TRY IT: Every record must be copied exactly.

RECORD EXCERPTS:

====

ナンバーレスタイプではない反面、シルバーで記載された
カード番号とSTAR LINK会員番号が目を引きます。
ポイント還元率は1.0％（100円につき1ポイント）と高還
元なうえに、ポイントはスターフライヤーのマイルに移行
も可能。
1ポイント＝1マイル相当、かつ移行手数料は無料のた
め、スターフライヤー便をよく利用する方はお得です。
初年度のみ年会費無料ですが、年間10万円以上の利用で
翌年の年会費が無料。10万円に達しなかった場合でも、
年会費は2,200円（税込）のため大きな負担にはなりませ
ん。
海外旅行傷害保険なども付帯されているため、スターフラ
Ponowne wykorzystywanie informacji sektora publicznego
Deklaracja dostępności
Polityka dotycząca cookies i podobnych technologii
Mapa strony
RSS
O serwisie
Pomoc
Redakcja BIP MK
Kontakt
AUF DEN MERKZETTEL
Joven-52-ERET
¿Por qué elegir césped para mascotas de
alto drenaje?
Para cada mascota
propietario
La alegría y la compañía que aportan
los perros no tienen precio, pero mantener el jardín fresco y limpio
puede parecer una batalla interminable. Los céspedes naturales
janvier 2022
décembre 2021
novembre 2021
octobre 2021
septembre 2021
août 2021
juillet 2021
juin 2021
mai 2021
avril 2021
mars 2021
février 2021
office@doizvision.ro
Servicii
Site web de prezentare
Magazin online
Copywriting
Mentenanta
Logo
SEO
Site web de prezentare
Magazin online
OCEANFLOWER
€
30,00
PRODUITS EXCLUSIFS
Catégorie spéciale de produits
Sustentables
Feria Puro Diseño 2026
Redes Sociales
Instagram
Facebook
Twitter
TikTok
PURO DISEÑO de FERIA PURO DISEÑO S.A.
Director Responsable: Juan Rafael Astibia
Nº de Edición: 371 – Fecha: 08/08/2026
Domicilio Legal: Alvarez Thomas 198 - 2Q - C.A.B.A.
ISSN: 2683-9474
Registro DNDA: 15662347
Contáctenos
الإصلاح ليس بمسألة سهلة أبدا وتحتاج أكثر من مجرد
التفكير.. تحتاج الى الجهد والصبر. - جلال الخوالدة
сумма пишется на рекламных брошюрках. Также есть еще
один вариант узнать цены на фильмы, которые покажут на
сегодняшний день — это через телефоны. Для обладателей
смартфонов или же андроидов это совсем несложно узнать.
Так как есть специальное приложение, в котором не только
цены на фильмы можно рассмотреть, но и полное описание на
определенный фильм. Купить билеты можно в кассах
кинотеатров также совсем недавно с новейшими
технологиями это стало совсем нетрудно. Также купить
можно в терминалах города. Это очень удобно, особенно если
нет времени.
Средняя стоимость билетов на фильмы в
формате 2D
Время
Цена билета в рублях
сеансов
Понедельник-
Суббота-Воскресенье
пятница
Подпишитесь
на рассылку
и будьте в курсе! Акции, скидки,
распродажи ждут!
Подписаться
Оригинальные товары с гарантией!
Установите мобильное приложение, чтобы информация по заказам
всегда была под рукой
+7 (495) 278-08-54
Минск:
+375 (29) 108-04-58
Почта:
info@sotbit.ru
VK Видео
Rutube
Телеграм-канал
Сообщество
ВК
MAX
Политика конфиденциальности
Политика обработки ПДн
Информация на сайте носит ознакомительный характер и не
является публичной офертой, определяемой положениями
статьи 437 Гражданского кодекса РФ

====

RESULT OF THIS EXERCISE:
ナンバーレスタイプではない反面、シルバーで記載された
カード番号とSTAR LINK会員番号が目を引きます。
ポイント還元率は1.0％（100円につき1ポイント）と高還
元なうえに、ポイントはスターフライヤーのマイルに移行
も可能。
1ポイント＝1マイル相当、かつ移行手数料は無料のた
め、スターフライヤー便をよく利用する方はお得です。
初年度のみ年会費無料ですが、年間10万円以上の利用で
翌年の年会費が無料。10万円に達しなかった場合でも、
年会費は2,200円（税込）のため大きな負担にはなりませ
ん。
海外旅行傷害保険なども付帯されているため、スターフラ
Ponowne wykorzystywanie informacji sektora publicznego
Deklaracja dostępności
Polityka dotycząca cookies i podobnych technologii
Mapa strony
RSS
O serwisie
Pomoc
Redakcja BIP MK
Kontakt
AUF DEN MERKZETTEL
Joven-52-ERET
¿Por qué elegir césped para mascotas de
alto drenaje?
Para cada mascota
propietario
La alegría y la compañía que aportan
los perros no tienen precio, pero mantener el jardín fresco y limpio
puede parecer una batalla interminable. Los céspedes naturales
janvier 2022
décembre 2021
novembre 2021
octobre 2021
septembre 2021
août 2021
juillet 2021
juin 2021
mai 2021
avril 2021
mars 2021
février 2021
office@doizvision.ro
Servicii
Site web de prezentare
Magazin online
Copywriting
Mentenanta
Logo
SEO
Site web de prezentare
Magazin online
OCEANFLOWER
€
30,00
PRODUITS EXCLUSIFS
Catégorie spéciale de produits
Sustentables
Feria Puro Diseño 2026
Redes Sociales
Instagram
Facebook
Twitter
TikTok
PURO DISEÑO de FERIA PURO DISEÑO S.A.
Director Responsable: Juan Rafael Astibia
Nº de Edición: 371 – Fecha: 08/08/2026
Domicilio Legal: Alvarez Thomas 198 - 2Q - C.A.B.A.
ISSN: 2683-9474
Registro DNDA: 15662347
Contáctenos
الإصلاح ليس بمسألة سهلة أبدا وتحتاج أكثر من مجرد
التفكير.. تحتاج الى الجهد والصبر. - جلال الخوالدة
сумма пишется на рекламных брошюрках. Также есть еще
один вариант узнать цены на фильмы, которые покажут на
сегодняшний день — это через телефоны. Для обладателей
смартфонов или же андроидов это совсем несложно узнать.
Так как есть специальное приложение, в котором не только
цены на фильмы можно рассмотреть, но и полное описание на
определенный фильм. Купить билеты можно в кассах
кинотеатров также совсем недавно с новейшими
технологиями это стало совсем нетрудно. Также купить
можно в терминалах города. Это очень удобно, особенно если
нет времени.
Средняя стоимость билетов на фильмы в
формате 2D
Время
Цена билета в рублях
сеансов
Понедельник-
Суббота-Воскресенье
пятница
Подпишитесь
на рассылку
и будьте в курсе! Акции, скидки,
распродажи ждут!
Подписаться
Оригинальные товары с гарантией!
Установите мобильное приложение, чтобы информация по заказам
всегда была под рукой
+7 (495) 278-08-54
Минск:
+375 (29) 108-04-58
Почта:
info@sotbit.ru
VK Видео
Rutube
Телеграм-канал
Сообщество
ВК
MAX
Политика конфиденциальности
Политика обработки ПДн
Информация на сайте носит ознакомительный характер и не
является публичной офертой, определяемой положениями
статьи 437 Гражданского кодекса РФ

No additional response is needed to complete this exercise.